The Guardian (USA)

Rescuers reveal tragic words of children who survived in Colombian jungle

- Luke Taylor

The tragic first words four Colombian children spoke after surviving for 40 days in the Amazon jungle have been revealed by their rescuers, as the youngsters recover at a military hospital in Bogotá.

When a search party found the emaciated children on Friday, the first thing Tien Noriel Ranoque Mucutuy, four, said was: “My mother is dead.”

Hundreds of soldiers and an alliance of Indigenous communitie­s had searched for the missing children for more than a month after their Cessna plane crashed into the jungle canopy on 1 May, leaving the children alone in the rainforest.

The four “miracle children” were found in a forest clearing without shoes, thin from malnourish­ment and too tired to walk, their family said.

The first words from Lesly Mucutuy, the eldest child – who is credited with keeping the group alive during their ordeal – were: “I’m hungry.”

More details emerged on Monday of how Lesly used the knowledge passed on to her by her Huitoto elders to bravely guide her younger brothers and sisters to survival – despite the torrential downpours, lack of food and dangerous animals in the virgin forest.

It also emerged that Lesly pulled the youngest child, Cristin, from the plane after the crash, according to grandfathe­r Narciso Mucutuy. “She saw the feet of her littlest sister where the three dead were and she pulled her out,” Mucutuy said in videos posted by the defence ministry at the Bogotá military hospital where the children are being treated.

Lesly told her family from her hospital room that her mother, Magdalena Mucutuy, had fought to survive for four days after the plane crash but eventually told her children to leave her behind, asking the oldest child to care for her younger siblings.

Lesly’s Indigenous heritage as a member of the Huitoto people helped the 13-year-old make shelter out of the forest and discern the safe, nutritious fruits from poisonous ones.

The children picked Couma macrocarpa, a creamy white Amazonian fruit, and Oenocarpus bacaba, tiny purple fruits resembling plums, family said.

The children also reportedly found one of the 100 aid kits that were dropped by the military, and ate cassava flour from the crash.

An alliance of Indigenous communitie­s well-acquainted with the remote forests helped guide the search, alongside military forces and rescue dogs.

The children – sleep-deprived and terrified of the myriad threats in the rebel-dominated jungle – ran away from the voices of the search party and the barking of search dogs, a grandfathe­r of the four children told local reporters.

“They were scared. They hid in the trees,” Fidencio Valencia said.

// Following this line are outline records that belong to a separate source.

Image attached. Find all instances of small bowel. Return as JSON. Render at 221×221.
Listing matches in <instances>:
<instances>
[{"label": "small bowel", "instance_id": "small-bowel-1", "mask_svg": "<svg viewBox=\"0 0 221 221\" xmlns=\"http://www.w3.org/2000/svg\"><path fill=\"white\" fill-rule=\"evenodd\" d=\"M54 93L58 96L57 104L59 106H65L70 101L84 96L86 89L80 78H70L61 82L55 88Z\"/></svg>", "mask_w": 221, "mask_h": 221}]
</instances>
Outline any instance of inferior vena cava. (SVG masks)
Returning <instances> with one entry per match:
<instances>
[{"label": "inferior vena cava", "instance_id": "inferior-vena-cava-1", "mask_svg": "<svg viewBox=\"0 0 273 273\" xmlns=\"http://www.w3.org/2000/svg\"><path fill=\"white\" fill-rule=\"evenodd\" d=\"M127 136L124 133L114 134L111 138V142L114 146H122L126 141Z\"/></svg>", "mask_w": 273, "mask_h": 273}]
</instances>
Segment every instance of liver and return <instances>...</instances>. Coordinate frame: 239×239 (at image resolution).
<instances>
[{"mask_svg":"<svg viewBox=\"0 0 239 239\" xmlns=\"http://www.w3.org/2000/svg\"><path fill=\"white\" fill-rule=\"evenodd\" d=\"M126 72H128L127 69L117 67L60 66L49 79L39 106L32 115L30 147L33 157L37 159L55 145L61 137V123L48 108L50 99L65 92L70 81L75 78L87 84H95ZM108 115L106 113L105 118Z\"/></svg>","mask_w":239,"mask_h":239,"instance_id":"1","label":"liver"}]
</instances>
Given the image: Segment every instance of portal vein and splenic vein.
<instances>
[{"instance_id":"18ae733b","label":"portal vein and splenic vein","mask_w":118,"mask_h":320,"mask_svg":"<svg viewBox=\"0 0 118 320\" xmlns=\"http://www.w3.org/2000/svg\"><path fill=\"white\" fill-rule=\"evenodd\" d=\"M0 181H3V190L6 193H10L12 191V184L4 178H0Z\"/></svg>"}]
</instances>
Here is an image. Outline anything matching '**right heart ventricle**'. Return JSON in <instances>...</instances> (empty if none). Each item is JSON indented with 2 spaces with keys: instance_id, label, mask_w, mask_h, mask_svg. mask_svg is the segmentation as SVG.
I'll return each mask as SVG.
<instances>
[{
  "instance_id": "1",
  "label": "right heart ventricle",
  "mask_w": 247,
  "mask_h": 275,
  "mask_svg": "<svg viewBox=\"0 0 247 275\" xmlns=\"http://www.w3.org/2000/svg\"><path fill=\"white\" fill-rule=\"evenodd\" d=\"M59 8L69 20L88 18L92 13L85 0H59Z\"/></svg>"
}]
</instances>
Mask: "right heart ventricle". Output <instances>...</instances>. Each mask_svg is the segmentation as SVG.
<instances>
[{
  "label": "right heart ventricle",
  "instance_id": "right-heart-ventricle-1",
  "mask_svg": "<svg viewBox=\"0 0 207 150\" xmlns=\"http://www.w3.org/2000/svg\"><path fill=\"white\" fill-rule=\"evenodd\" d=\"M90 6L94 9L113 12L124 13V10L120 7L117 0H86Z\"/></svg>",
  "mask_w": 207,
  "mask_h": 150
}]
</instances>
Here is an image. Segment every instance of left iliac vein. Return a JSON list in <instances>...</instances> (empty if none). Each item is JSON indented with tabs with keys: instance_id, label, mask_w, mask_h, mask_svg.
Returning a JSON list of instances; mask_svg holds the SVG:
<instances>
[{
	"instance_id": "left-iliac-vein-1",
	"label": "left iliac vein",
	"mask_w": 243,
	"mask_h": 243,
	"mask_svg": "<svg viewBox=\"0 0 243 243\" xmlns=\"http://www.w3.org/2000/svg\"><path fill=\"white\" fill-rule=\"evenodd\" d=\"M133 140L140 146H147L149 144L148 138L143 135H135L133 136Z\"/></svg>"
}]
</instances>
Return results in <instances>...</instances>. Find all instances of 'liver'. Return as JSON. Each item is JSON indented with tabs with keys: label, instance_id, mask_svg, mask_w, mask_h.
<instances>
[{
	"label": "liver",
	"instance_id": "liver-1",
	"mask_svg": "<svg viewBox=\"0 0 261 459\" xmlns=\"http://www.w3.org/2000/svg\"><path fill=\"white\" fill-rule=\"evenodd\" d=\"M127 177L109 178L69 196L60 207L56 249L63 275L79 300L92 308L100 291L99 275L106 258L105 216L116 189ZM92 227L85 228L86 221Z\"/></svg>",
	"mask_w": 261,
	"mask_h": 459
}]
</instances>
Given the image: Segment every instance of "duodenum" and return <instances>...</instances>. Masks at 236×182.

The children’s father, Manuel Ranoque, told Bogotá-based W radio that the children survived thanks to the knowledge passed on to them by their parents, who always had the children alongside them while working on their farm and teaching them to eat wild animals.

“Also, you have to say that they are strong. They have Indigenous blood,” Ranoque, who served as governor of a Huitoto community, said, breaking into tears during the radio interview.

The father said that the family had been uprooted by armed drug trafficker­s who threatened them, forcing them to take the tiny airplane from the village of Araracuara deep in the Amazon, to the town of San Jose del Guaviare.

“They’re killing a lot of innocent people and none of them will ever be jailed. You know it: he who reports them has death coming for them,” he told W.

The miraculous recovery of the four children has been a cause for national celebratio­n.

The country’s president, Gustavo Petro, who came under fire last month when he wrongly tweeted that the children had been found, lauded the recovery and labeled the kids Colombia’s “Children of Peace”.

But the children’s father claimed the president visited them in hospital for a public relations opportunit­y without the Ranoques’ permission.

The children are reported to be recovering well and drawings made by the children were shared on Monday.

Among the colorful illustrati­ons made by the children in hospital was one showing Wilson, one of several search dogs who helped track down the children but was himself lost in the jungle and remains missing.